Add a speech-to-text model (Whisper)

  - name: "on-device-whisper"
    task: "transcription"
    protocol: "openai"
    runtime: "whisper.cpp"
    url: "file:///sdcard/atak/custos/models/ggml-tiny.bin"
    port: 8412
    model: "whisper-tiny"
    taskPriority: 100
    tier: "handheld"

Whisper models are GGML format (.bin). The ggml-tiny.bin model (77 MB) is the right speed/quality tradeoff for handheld devices. After adding this provider, PTT recordings are transcribed on-device.

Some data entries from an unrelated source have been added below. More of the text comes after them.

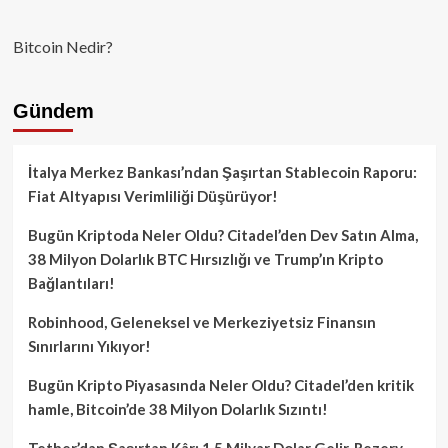
Bitcoin Nedir?
Gündem
İtalya Merkez Bankası’ndan Şaşırtan Stablecoin Raporu:
Fiat Altyapısı Verimliliği Düşürüyor!
Bugün Kriptoda Neler Oldu? Citadel’den Dev Satın Alma,
38 Milyon Dolarlık BTC Hırsızlığı ve Trump’ın Kripto
Bağlantıları!
Robinhood, Geleneksel ve Merkeziyetsiz Finansın
Sınırlarını Yıkıyor!
Bugün Kripto Piyasasında Neler Oldu? Citadel’den kritik
hamle, Bitcoin’de 38 Milyon Dolarlık Sızıntı!
Tether’dan Şaşırtan Kâr: 1.5 Milyar Dolar Gelir, Rezerv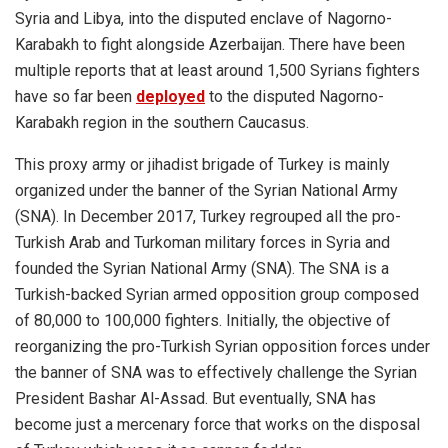
Syria and Libya, into the disputed enclave of Nagorno-
Karabakh to fight alongside Azerbaijan. There have been
multiple reports that at least around 1,500 Syrians fighters
have so far been
deployed
to the disputed
Nagorno-
Karabakh
region in the southern Caucasus.
This proxy army or jihadist brigade of Turkey is mainly
organized under the banner of the Syrian National Army
(SNA). In December 2017, Turkey regrouped all the pro-
Turkish Arab and Turkoman military forces in Syria and
founded the Syrian National Army (SNA). The SNA is a
Turkish-backed Syrian armed opposition group composed
of 80,000 to 100,000 fighters. Initially, the objective of
reorganizing the pro-Turkish Syrian opposition forces under
the banner of SNA was to effectively challenge the Syrian
President Bashar Al-Assad. But eventually, SNA has
become just a mercenary force that works on the disposal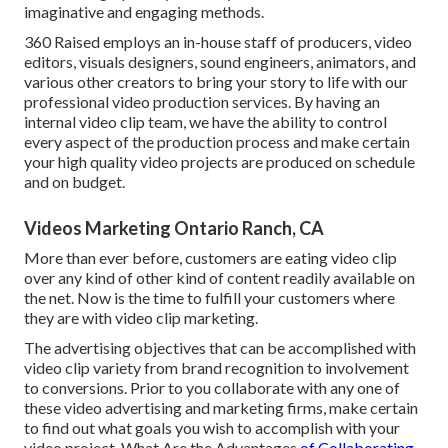
imaginative and engaging methods.
360 Raised employs an in-house staff of producers, video
editors, visuals designers, sound engineers, animators, and
various other creators to bring your story to life with our
professional video production services. By having an
internal video clip team, we have the ability to control
every aspect of the production process and make certain
your high quality video projects are produced on schedule
and on budget.
Videos Marketing Ontario Ranch, CA
More than ever before, customers are eating video clip
over any kind of other kind of content readily available on
the net. Now is the time to fulfill your customers where
they are with video clip marketing.
The advertising objectives that can be accomplished with
video clip variety from brand recognition to involvement
to conversions. Prior to you collaborate with any one of
these video advertising and marketing firms, make certain
to find out what goals you wish to accomplish with your
video project. What Are the Advantages
of Collaborating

Add a vision detection model (ONNX)

  - name: "yolo-detection"
    task: "detection"
    protocol: "vision"
    runtime: "onnxruntime"
    url: "file:///sdcard/atak/custos/models/yolo11m.onnx"
    port: 8413
    model: "yolo11m"
    threads: 4
    confidence: 0.15
    inputSize: 640
    taskPriority: 1
    tier: "handheld"

Vision detection is used by skills like custos.detect_buildings. Custom labels can be specified in the properties: map.

Add an LLM (LiteRT-LM, Gemma-4-family)

LiteRT-LM is Google's on-device inference runtime. Unlike llama.cpp it runs in-process -- no HTTP server, no subprocess -- and keeps its KV cache warm across reasoning iterations, which makes follow-up turns noticeably faster.

Model format

LiteRT-LM uses .litertlm files. These are not interchangeable with GGUF and aren't on open mirrors -- grab them from Google's Gemma 4 release channels.

Setup (verified: Gemma 4 E2B-it)

adb push gemma-4-E2B-it.litertlm /sdcard/atak/custos/models/
providers:
  - name: "on-device-gemma4"
    task: "chat"
    protocol: "litert"
    url: "file:///sdcard/atak/custos/models/gemma-4-E2B-it.litertlm"
    model: "gemma-4-E2B-it"
    tier: "handheld"
    taskPriority: 1
    contextSize: 16384
    threads: 4
    properties:
      backend: "cpu"     # "cpu" (default), "gpu", or "npu"

Model size

  • Gemma 4 E2B-it — the recommended default for 16 GB-RAM handhelds. Fits contextSize: 16384 comfortably.
  • Gemma 4 E4B-it — the larger variant. Works, but drop contextSize to 4096 or 8192 on 16 GB devices to avoid OOM.

Backend selection

  • cpu (default) — FP32 inference. Safe on any hardware; start here if you haven't characterized your device.
  • gpu — OpenCL. On our reference hardware (Samsung S26 Ultra, Adreno 840) the custom 0.11.0-custos runtime is numerically stable, meaningfully faster than CPU, and the recommended backend once you have verified it on your device. Always re-verify before relying on GPU on a new device — multi-digit coordinate accuracy is the usual failure mode to watch for.
  • npu — Hexagon / dedicated NPU path. Not verified on any device yet; treat as experimental.

Model format summary

Format Runtime Extension Source
GGUF llama.cpp .gguf HuggingFace
LiteRT-LM LiteRT .litertlm HuggingFace litert-community/
GGML whisper.cpp .bin whisper.cpp releases
ONNX onnxruntime .onnx ONNX model zoo, Ultralytics

Tuning for handheld devices

Handheld Android devices are RAM-constrained. Recommendations:

  • Use Q4 or smaller quantizations -- Q4_K_M is the sweet spot for 4B-7B models.
  • Match threads to performance cores -- usually 4 on a phone, 6-8 on a tablet.
  • Lower contextSize -- every doubling reduces throughput. 4096 is sufficient for tactical conversations.
  • Pre-warm before mission -- the first inference call after startup is slow because the model is loading into RAM. Trigger it during pre-mission checks.
  • Set high taskPriority so the local model is the fallback, not the default. Cloud providers are usually faster when comms are up.

Vulkan GPU offload (llama.cpp)

If your device has a Vulkan-capable GPU (Snapdragon 8 Gen 2+ or newer), you can offload layers:

providers:
  - name: "qwen-vulkan"
    task: "chat"
    protocol: "openai"
    runtime: "llama.cpp"
    url: "file:///sdcard/atak/custos/models/qwen2.5-7b-instruct-q4_k_m.gguf"
    port: 8411
    model: "qwen2.5-7b"
    contextSize: 4096
    threads: 4
    properties:
      gpu-layers: "99"
    taskPriority: 100
    tier: "handheld"

CPU backend is recommended for reliability unless you have benchmarked your specific device and confirmed GPU offload provides a meaningful improvement.

Verify

In the Status panel, every file:// provider should show as online within 10-20 seconds of startup.